**Exercise prompt**
In the records below, find the line with "## active_sequenced" and the line with "## Additional resources"; return exactly those lines and every line between them.

Materials provided Block Start

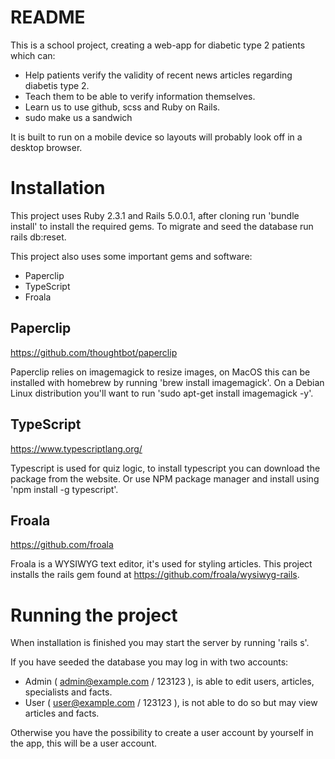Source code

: # README

This is a school project, creating a web-app for diabetic type 2 patients which can:

* Help patients verify the validity of recent news articles regarding diabetis type 2.
* Teach them to be able to verify information themselves.
* Learn us to use github, scss and Ruby on Rails.
* sudo make us a sandwich

It is built to run on a mobile device so layouts will probably look off in a desktop browser.

# Installation

This project uses Ruby 2.3.1 and Rails 5.0.0.1, after cloning run 'bundle install' to install the required gems. To migrate and seed the database run rails db:reset.

This project also uses some important gems and software:
* Paperclip
* TypeScript
* Froala

## Paperclip
https://github.com/thoughtbot/paperclip

Paperclip relies on imagemagick to resize images, on MacOS this can be installed with homebrew by running 'brew install imagemagick'. On a Debian Linux distribution you'll want to run 'sudo apt-get install imagemagick -y'.

## TypeScript
https://www.typescriptlang.org/

Typescript is used for quiz logic, to install typescript you can download the package from the website. Or use NPM package manager and install using 'npm install -g typescript'.

## Froala
https://github.com/froala

Froala is a WYSIWYG text editor, it's used for styling articles. This project installs the rails gem found at https://github.com/froala/wysiwyg-rails.

# Running the project

When installation is finished you may start the server by running 'rails s'.

If you have seeded the database you may log in with two accounts:
  - Admin ( admin@example.com / 123123 ), is able to edit users, articles, specialists and facts.
  - User ( user@example.com / 123123 ), is not able to do so but may view articles and facts.

Otherwise you have the possibility to create a user account by yourself in the app, this will be a user account.
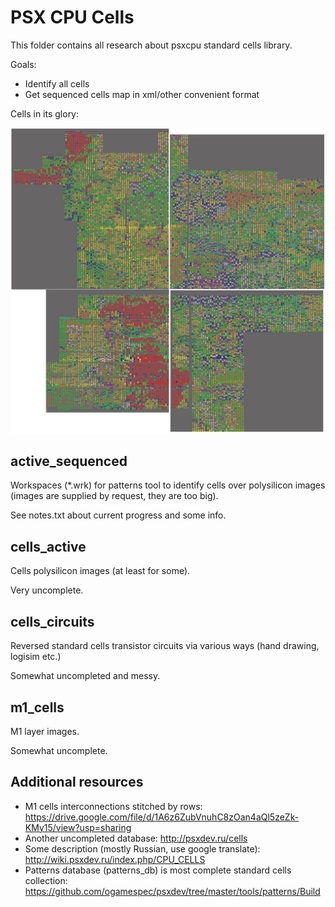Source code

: # PSX CPU Cells

This folder contains all research about psxcpu standard cells library.

Goals:
- Identify all cells
- Get sequenced cells map in xml/other convenient format

Cells in its glory:

![psxcpu_cells_map_sm](psxcpu_cells_map_sm.jpg)

## active_sequenced

Workspaces (\*.wrk) for patterns tool to identify cells over polysilicon images (images are supplied by request, they are too big).

See notes.txt about current progress and some info.

## cells_active

Cells polysilicon images (at least for some).

Very uncomplete.

## cells_circuits

Reversed standard cells transistor circuits via various ways (hand drawing, logisim etc.)

Somewhat uncompleted and messy.

## m1_cells

M1 layer images.

Somewhat uncomplete.

## Additional resources

- M1 cells interconnections stitched by rows: https://drive.google.com/file/d/1A6z6ZubVnuhC8zOan4aQl5zeZk-KMy15/view?usp=sharing
- Another uncompleted database: http://psxdev.ru/cells
- Some description (mostly Russian, use google translate): http://wiki.psxdev.ru/index.php/CPU_CELLS
- Patterns database (patterns_db) is most complete standard cells collection: https://github.com/ogamespec/psxdev/tree/master/tools/patterns/Build
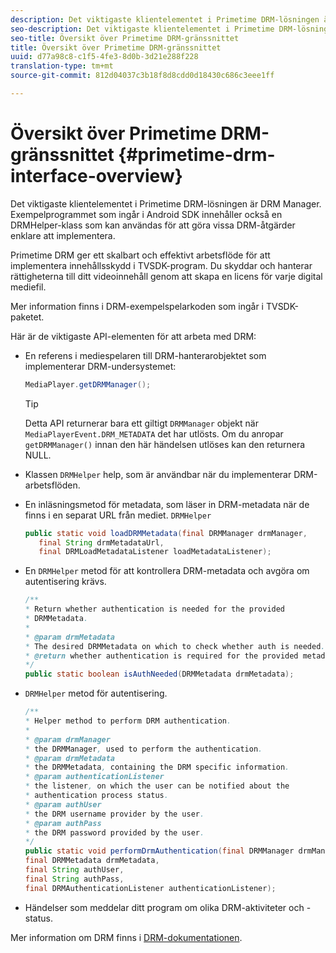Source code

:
 ```yaml
---
description: Det viktigaste klientelementet i Primetime DRM-lösningen är DRM Manager. Exempelprogrammet som ingår i Android SDK innehåller också en DRMHelper-klass som kan användas för att göra vissa DRM-åtgärder enklare att implementera.
seo-description: Det viktigaste klientelementet i Primetime DRM-lösningen är DRM Manager. Exempelprogrammet som ingår i Android SDK innehåller också en DRMHelper-klass som kan användas för att göra vissa DRM-åtgärder enklare att implementera.
seo-title: Översikt över Primetime DRM-gränssnittet
title: Översikt över Primetime DRM-gränssnittet
uuid: d77a98c8-c1f5-4fe3-8d0b-3d21e288f228
translation-type: tm+mt
source-git-commit: 812d04037c3b18f8d8cdd0d18430c686c3eee1ff

---
```



# Översikt över Primetime DRM-gränssnittet {#primetime-drm-interface-overview}

Det viktigaste klientelementet i Primetime DRM-lösningen är DRM Manager. Exempelprogrammet som ingår i Android SDK innehåller också en DRMHelper-klass som kan användas för att göra vissa DRM-åtgärder enklare att implementera.

<!--<a id="section_4DD54E085AB345FE9BE00865E56B28DB"></a>-->

Primetime DRM ger ett skalbart och effektivt arbetsflöde för att implementera innehållsskydd i TVSDK-program. Du skyddar och hanterar rättigheterna till ditt videoinnehåll genom att skapa en licens för varje digital mediefil.

Mer information finns i DRM-exempelspelarkoden som ingår i TVSDK-paketet.

Här är de viktigaste API-elementen för att arbeta med DRM:

* En referens i mediespelaren till DRM-hanterarobjektet som implementerar DRM-undersystemet:

   ```java
   MediaPlayer.getDRMManager();
   ```

   >[!TIP]
   >
   >Detta API returnerar bara ett giltigt `DRMManager` objekt när `MediaPlayerEvent.DRM_METADATA` det har utlösts. Om du anropar `getDRMManager()` innan den här händelsen utlöses kan den returnera NULL.

* Klassen `DRMHelper` help, som är användbar när du implementerar DRM-arbetsflöden.
* En inläsningsmetod för metadata, som läser in DRM-metadata när de finns i en separat URL från mediet. `DRMHelper`

   ```java
   public static void loadDRMMetadata(final DRMManager drmManager,  
      final String drmMetadataUrl,  
      final DRMLoadMetadataListener loadMetadataListener);
   ```

* En `DRMHelper` metod för att kontrollera DRM-metadata och avgöra om autentisering krävs.

   ```java
   /** 
   * Return whether authentication is needed for the provided 
   * DRMMetadata. 
   * 
   * @param drmMetadata 
   * The desired DRMMetadata on which to check whether auth is needed. 
   * @return whether authentication is required for the provided metadata 
   */ 
   public static boolean isAuthNeeded(DRMMetadata drmMetadata);
   ```

* `DRMHelper` metod för autentisering.

   ```java
   /** 
   * Helper method to perform DRM authentication. 
   * 
   * @param drmManager 
   * the DRMManager, used to perform the authentication. 
   * @param drmMetadata 
   * the DRMMetadata, containing the DRM specific information. 
   * @param authenticationListener 
   * the listener, on which the user can be notified about the 
   * authentication process status. 
   * @param authUser 
   * the DRM username provider by the user. 
   * @param authPass 
   * the DRM password provided by the user. 
   */ 
   public static void performDrmAuthentication(final DRMManager drmManager,  
   final DRMMetadata drmMetadata,  
   final String authUser,  
   final String authPass,  
   final DRMAuthenticationListener authenticationListener);
   ```

* Händelser som meddelar ditt program om olika DRM-aktiviteter och -status.

<!--<a id="section_F58941D68EB94A5EBD1C7454D2A1B17A"></a>-->

Mer information om DRM finns i [DRM-dokumentationen](https://helpx.adobe.com/primetime/user-guide.html).
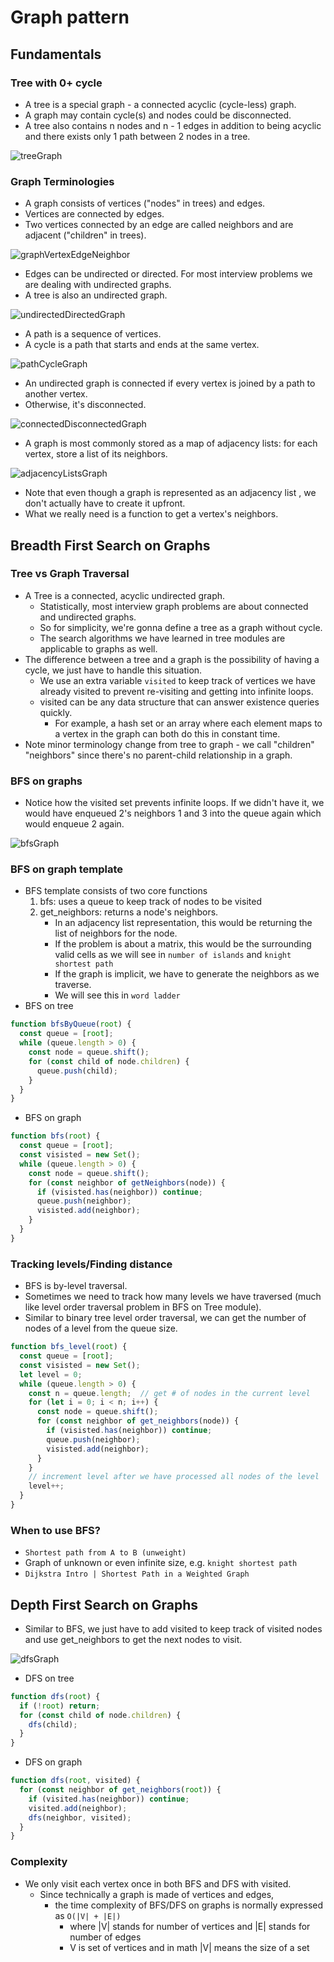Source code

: # Graph pattern
## Fundamentals
### Tree with 0+ cycle
- A tree is a special graph - a connected acyclic (cycle-less) graph.
- A graph may contain cycle(s) and nodes could be disconnected.
- A tree also contains n nodes and n - 1 edges in addition to being acyclic and there exists only 1 path between 2 nodes in a tree.

![treeGraph](../images/treeGraph.png)

### Graph Terminologies
- A graph consists of vertices ("nodes" in trees) and edges.
- Vertices are connected by edges.
- Two vertices connected by an edge are called neighbors and are adjacent ("children" in trees).

![graphVertexEdgeNeighbor](../images/graphVertexEdgeNeighbor.png)

- Edges can be undirected or directed. For most interview problems we are dealing with undirected graphs.
- A tree is also an undirected graph.

![undirectedDirectedGraph](../images/undirectedDirectedGraph.png)

- A path is a sequence of vertices.
- A cycle is a path that starts and ends at the same vertex.

![pathCycleGraph](../images/pathCycleGraph.png)

- An undirected graph is connected if every vertex is joined by a path to another vertex.
- Otherwise, it's disconnected.

![connectedDisconnectedGraph](../images/connectedDisconnectedGraph.png)

- A graph is most commonly stored as a map of adjacency lists: for each vertex, store a list of its neighbors.

![adjacencyListsGraph](../images/adjacencyListsGraph.png)

- Note that even though a graph is represented as an adjacency list , we don't actually have to create it upfront.
- What we really need is a function to get a vertex's neighbors. 
## Breadth First Search on Graphs
### Tree vs Graph Traversal
- A Tree is a connected, acyclic undirected graph.
  - Statistically, most interview graph problems are about connected and undirected graphs.
  - So for simplicity, we're gonna define a tree as a graph without cycle.
  - The search algorithms we have learned in tree modules are applicable to graphs as well.
- The difference between a tree and a graph is the possibility of having a cycle, we just have to handle this situation.
  - We use an extra variable `visited` to keep track of vertices we have already visited to prevent re-visiting and getting into infinite loops.
  - visited can be any data structure that can answer existence queries quickly.
    - For example, a hash set or an array where each element maps to a vertex in the graph can both do this in constant time.
- Note minor terminology change from tree to graph - we call "children" "neighbors" since there's no parent-child relationship in a graph.
### BFS on graphs
- Notice how the visited set prevents infinite loops. If we didn't have it, we would have enqueued 2's neighbors 1 and 3 into the queue again which would enqueue 2 again.

![bfsGraph](../images/bfsGraph.gif)

### BFS on graph template
- BFS template consists of two core functions
  1. bfs: uses a queue to keep track of nodes to be visited
  2. get_neighbors: returns a node's neighbors.
      - In an adjacency list representation, this would be returning the list of neighbors for the node.
      - If the problem is about a matrix, this would be the surrounding valid cells as we will see in `number of islands` and `knight shortest path`
      - If the graph is implicit, we have to generate the neighbors as we traverse.
      - We will see this in `word ladder`
- BFS on tree
```javascript
function bfsByQueue(root) {
  const queue = [root];
  while (queue.length > 0) {
    const node = queue.shift();
    for (const child of node.children) {
      queue.push(child);
    }
  }
}
```
- BFS on graph
```javascript
function bfs(root) {
  const queue = [root];
  const visisted = new Set();
  while (queue.length > 0) {
    const node = queue.shift();
    for (const neighbor of getNeighbors(node)) {
      if (visisted.has(neighbor)) continue;
      queue.push(neighbor);
      visisted.add(neighbor);
    }
  }
}
```
### Tracking levels/Finding distance
- BFS is by-level traversal.
- Sometimes we need to track how many levels we have traversed (much like level order traversal problem in BFS on Tree module).
- Similar to binary tree level order traversal, we can get the number of nodes of a level from the queue size.
```javascript
function bfs_level(root) {
  const queue = [root];
  const visisted = new Set();
  let level = 0;
  while (queue.length > 0) {
    const n = queue.length;  // get # of nodes in the current level
    for (let i = 0; i < n; i++) {
      const node = queue.shift();
      for (const neighbor of get_neighbors(node)) {
        if (visisted.has(neighbor)) continue;
        queue.push(neighbor);
        visisted.add(neighbor);
      }
    }
    // increment level after we have processed all nodes of the level
    level++;
  }
}
```
### When to use BFS?
- `Shortest path from A to B (unweight)`
- Graph of unknown or even infinite size, e.g. `knight shortest path`
- `Dijkstra Intro | Shortest Path in a Weighted Graph`
## Depth First Search on Graphs
- Similar to BFS, we just have to add visited to keep track of visited nodes and use get_neighbors to get the next nodes to visit.

![dfsGraph](../images/dfsGraph.gif)

- DFS on tree
```javascript
function dfs(root) {
  if (!root) return;
  for (const child of node.children) {
    dfs(child);
  }
}
```
- DFS on graph
```javascript
function dfs(root, visited) {
  for (const neighbor of get_neighbors(root)) {
    if (visited.has(neighbor)) continue;
    visited.add(neighbor);
    dfs(neighbor, visited);
  }
}
```
### Complexity
- We only visit each vertex once in both BFS and DFS with visited.
  - Since technically a graph is made of vertices and edges,
    - the time complexity of BFS/DFS on graphs is normally expressed as `O(|V| + |E|)`
      - where |V| stands for number of vertices and |E| stands for number of edges
      - V is set of vertices and in math |V| means the size of a set

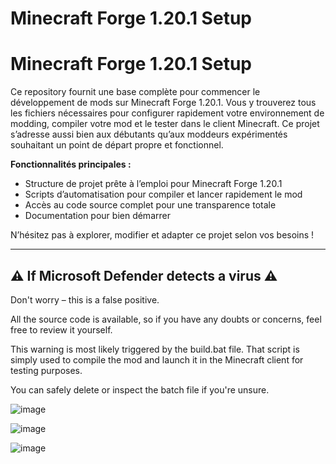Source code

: # Minecraft Forge 1.20.1 Setup

# Minecraft Forge 1.20.1 Setup

Ce repository fournit une base complète pour commencer le développement de mods sur Minecraft Forge 1.20.1. Vous y trouverez tous les fichiers nécessaires pour configurer rapidement votre environnement de modding, compiler votre mod et le tester dans le client Minecraft. Ce projet s’adresse aussi bien aux débutants qu’aux moddeurs expérimentés souhaitant un point de départ propre et fonctionnel.

**Fonctionnalités principales :**
- Structure de projet prête à l’emploi pour Minecraft Forge 1.20.1
- Scripts d’automatisation pour compiler et lancer rapidement le mod
- Accès au code source complet pour une transparence totale
- Documentation pour bien démarrer

N’hésitez pas à explorer, modifier et adapter ce projet selon vos besoins !

---

## ⚠️ If Microsoft Defender detects a virus ⚠️
Don't worry – this is a false positive.

All the source code is available, so if you have any doubts or concerns, feel free to review it yourself.

This warning is most likely triggered by the build.bat file.
That script is simply used to compile the mod and launch it in the Minecraft client for testing purposes.

You can safely delete or inspect the batch file if you're unsure.

![image](https://github.com/user-attachments/assets/e9fa2b86-4964-4b96-a7e9-54ec88ec7a8a)


![image](https://github.com/user-attachments/assets/a50fe647-4079-4adb-94ee-aa714945f61c)


![image](https://github.com/user-attachments/assets/0e0ade42-8e6d-49d3-9872-bed38087a1a6)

Materials provided Block End

**Completed task**
## active_sequenced

Workspaces (\*.wrk) for patterns tool to identify cells over polysilicon images (images are supplied by request, they are too big).

See notes.txt about current progress and some info.

## cells_active

Cells polysilicon images (at least for some).

Very uncomplete.

## cells_circuits

Reversed standard cells transistor circuits via various ways (hand drawing, logisim etc.)

Somewhat uncompleted and messy.

## m1_cells

M1 layer images.

Somewhat uncomplete.

## Additional resources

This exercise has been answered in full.